* PROVIDED INFORMATION *
▬▬▬▬▬▬
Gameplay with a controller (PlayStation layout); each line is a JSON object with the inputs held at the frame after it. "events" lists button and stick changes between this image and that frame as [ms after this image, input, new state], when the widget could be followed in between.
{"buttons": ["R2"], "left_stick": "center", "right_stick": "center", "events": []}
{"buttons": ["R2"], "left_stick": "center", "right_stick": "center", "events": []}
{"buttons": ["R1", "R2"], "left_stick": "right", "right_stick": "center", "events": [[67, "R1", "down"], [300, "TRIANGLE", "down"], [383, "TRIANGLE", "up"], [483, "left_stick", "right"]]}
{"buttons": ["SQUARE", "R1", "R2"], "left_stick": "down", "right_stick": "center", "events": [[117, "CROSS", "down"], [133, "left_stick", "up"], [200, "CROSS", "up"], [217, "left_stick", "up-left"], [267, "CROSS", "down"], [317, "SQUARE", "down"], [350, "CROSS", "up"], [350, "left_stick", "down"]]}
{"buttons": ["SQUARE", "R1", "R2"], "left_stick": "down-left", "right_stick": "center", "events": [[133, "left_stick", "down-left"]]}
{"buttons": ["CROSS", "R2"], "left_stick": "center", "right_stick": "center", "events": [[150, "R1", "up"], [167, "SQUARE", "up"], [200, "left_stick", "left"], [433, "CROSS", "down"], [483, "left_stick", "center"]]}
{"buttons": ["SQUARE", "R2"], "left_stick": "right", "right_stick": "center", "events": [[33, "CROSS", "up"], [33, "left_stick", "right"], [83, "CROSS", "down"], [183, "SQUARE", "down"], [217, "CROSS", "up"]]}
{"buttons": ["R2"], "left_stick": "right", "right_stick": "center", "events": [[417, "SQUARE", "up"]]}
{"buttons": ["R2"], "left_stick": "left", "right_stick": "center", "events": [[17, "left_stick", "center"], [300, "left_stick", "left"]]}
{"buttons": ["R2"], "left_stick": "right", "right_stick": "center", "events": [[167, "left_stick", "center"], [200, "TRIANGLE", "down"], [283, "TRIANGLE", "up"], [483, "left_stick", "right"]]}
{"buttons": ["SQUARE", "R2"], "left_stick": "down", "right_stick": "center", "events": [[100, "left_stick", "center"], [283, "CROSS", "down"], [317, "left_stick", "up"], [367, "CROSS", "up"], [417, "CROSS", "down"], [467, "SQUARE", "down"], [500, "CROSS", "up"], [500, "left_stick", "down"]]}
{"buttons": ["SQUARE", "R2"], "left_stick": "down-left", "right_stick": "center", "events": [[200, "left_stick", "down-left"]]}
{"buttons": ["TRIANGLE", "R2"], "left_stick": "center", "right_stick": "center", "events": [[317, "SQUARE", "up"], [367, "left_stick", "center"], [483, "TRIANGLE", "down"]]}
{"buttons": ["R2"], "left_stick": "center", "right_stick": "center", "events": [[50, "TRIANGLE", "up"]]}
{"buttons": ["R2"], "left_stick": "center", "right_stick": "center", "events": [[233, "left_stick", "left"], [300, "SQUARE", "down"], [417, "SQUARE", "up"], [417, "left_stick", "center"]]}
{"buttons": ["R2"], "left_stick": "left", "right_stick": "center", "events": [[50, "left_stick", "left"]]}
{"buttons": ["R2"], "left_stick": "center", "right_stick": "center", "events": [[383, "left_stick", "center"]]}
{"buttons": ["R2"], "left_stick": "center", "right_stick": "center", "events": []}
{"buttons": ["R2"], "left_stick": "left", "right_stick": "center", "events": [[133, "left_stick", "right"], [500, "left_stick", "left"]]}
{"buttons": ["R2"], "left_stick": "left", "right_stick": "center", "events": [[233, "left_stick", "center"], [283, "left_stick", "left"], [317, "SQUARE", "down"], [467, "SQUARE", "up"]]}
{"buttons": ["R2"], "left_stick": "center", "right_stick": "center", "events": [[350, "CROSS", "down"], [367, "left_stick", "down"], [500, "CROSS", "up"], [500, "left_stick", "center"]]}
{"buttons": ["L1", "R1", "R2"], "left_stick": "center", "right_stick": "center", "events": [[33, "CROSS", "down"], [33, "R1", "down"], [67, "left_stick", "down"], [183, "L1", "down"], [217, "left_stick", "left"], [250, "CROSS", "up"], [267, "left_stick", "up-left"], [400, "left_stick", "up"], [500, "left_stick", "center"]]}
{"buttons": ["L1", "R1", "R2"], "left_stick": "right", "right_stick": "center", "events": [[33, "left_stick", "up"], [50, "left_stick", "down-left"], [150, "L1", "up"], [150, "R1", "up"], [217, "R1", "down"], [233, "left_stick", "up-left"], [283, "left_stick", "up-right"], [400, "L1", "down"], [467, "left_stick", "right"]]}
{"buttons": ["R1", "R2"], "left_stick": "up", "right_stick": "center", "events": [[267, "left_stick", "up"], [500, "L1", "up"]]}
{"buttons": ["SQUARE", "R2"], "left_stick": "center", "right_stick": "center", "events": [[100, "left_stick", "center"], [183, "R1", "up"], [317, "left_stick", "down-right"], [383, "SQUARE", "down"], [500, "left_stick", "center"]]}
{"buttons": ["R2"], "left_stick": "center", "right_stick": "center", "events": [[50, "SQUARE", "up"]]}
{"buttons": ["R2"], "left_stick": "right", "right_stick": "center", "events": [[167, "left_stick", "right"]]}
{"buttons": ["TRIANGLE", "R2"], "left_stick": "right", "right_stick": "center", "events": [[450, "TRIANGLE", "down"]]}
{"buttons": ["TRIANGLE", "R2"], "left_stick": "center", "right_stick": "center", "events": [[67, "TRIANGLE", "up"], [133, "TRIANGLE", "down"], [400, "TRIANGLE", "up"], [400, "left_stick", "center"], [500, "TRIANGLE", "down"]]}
▬▬▬▬▬▬
For every line of the records that has the word "TRIANGLE" in it, make a copy.

* EXERCISE OUTPUT *
{"buttons": ["R1", "R2"], "left_stick": "right", "right_stick": "center", "events": [[67, "R1", "down"], [300, "TRIANGLE", "down"], [383, "TRIANGLE", "up"], [483, "left_stick", "right"]]}
{"buttons": ["R2"], "left_stick": "right", "right_stick": "center", "events": [[167, "left_stick", "center"], [200, "TRIANGLE", "down"], [283, "TRIANGLE", "up"], [483, "left_stick", "right"]]}
{"buttons": ["TRIANGLE", "R2"], "left_stick": "center", "right_stick": "center", "events": [[317, "SQUARE", "up"], [367, "left_stick", "center"], [483, "TRIANGLE", "down"]]}
{"buttons": ["R2"], "left_stick": "center", "right_stick": "center", "events": [[50, "TRIANGLE", "up"]]}
{"buttons": ["TRIANGLE", "R2"], "left_stick": "right", "right_stick": "center", "events": [[450, "TRIANGLE", "down"]]}
{"buttons": ["TRIANGLE", "R2"], "left_stick": "center", "right_stick": "center", "events": [[67, "TRIANGLE", "up"], [133, "TRIANGLE", "down"], [400, "TRIANGLE", "up"], [400, "left_stick", "center"], [500, "TRIANGLE", "down"]]}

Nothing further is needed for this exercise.